*TASK INSTRUCTIONS:*
Turn the lines into a JSON list of strings, one string per line and no blank lines, starting with the line that contains "decrepitud hasta el" and going on through the line that contains "más evidente, como lo prueba la invasión en".

*AVAILABLE DATA:*
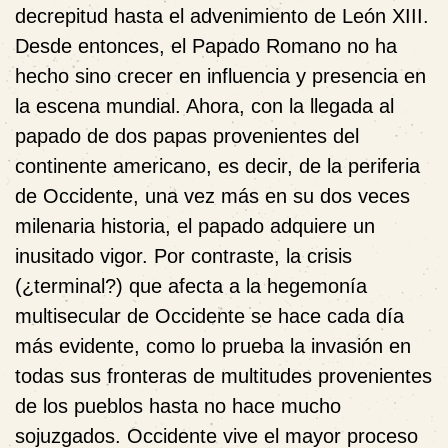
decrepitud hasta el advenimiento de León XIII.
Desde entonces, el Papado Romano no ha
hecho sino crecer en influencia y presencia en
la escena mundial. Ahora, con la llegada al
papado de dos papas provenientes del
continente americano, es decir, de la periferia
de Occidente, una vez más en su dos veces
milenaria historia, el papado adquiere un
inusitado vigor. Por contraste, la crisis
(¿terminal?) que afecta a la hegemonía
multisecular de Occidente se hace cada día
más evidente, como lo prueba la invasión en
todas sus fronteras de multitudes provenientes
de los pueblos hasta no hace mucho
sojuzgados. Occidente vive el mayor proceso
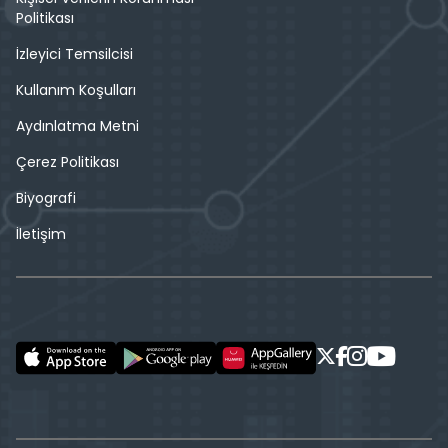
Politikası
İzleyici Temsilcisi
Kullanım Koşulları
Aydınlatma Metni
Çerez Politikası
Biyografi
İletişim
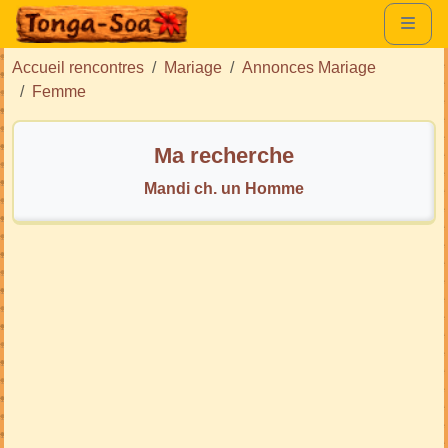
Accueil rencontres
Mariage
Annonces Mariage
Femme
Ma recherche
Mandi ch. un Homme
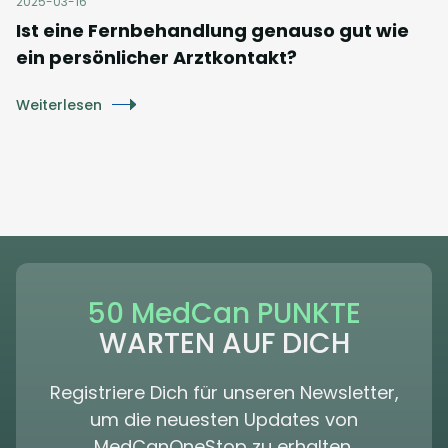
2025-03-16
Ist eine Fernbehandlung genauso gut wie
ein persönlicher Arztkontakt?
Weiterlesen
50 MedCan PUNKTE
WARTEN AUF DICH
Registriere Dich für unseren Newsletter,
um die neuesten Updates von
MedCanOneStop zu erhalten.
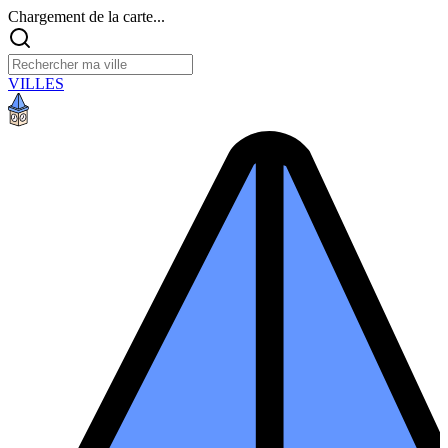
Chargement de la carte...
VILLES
...
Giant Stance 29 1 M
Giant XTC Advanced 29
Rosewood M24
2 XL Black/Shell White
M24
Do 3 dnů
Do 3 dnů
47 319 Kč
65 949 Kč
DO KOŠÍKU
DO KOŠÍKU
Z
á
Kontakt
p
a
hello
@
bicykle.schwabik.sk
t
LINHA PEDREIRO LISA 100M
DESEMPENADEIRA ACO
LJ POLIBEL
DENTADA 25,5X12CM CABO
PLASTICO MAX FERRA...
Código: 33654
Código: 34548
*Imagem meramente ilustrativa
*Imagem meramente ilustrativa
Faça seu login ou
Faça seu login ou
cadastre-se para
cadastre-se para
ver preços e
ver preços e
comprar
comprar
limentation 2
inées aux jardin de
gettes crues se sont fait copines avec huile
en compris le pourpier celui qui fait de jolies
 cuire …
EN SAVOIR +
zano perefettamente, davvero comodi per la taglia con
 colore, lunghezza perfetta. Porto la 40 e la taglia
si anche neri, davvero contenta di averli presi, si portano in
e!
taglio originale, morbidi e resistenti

*WRITTEN RESPONSE:*
[
  "decrepitud hasta el advenimiento de León XIII.",
  "Desde entonces, el Papado Romano no ha",
  "hecho sino crecer en influencia y presencia en",
  "la escena mundial. Ahora, con la llegada al",
  "papado de dos papas provenientes del",
  "continente americano, es decir, de la periferia",
  "de Occidente, una vez más en su dos veces",
  "milenaria historia, el papado adquiere un",
  "inusitado vigor. Por contraste, la crisis",
  "(¿terminal?) que afecta a la hegemonía",
  "multisecular de Occidente se hace cada día",
  "más evidente, como lo prueba la invasión en"
]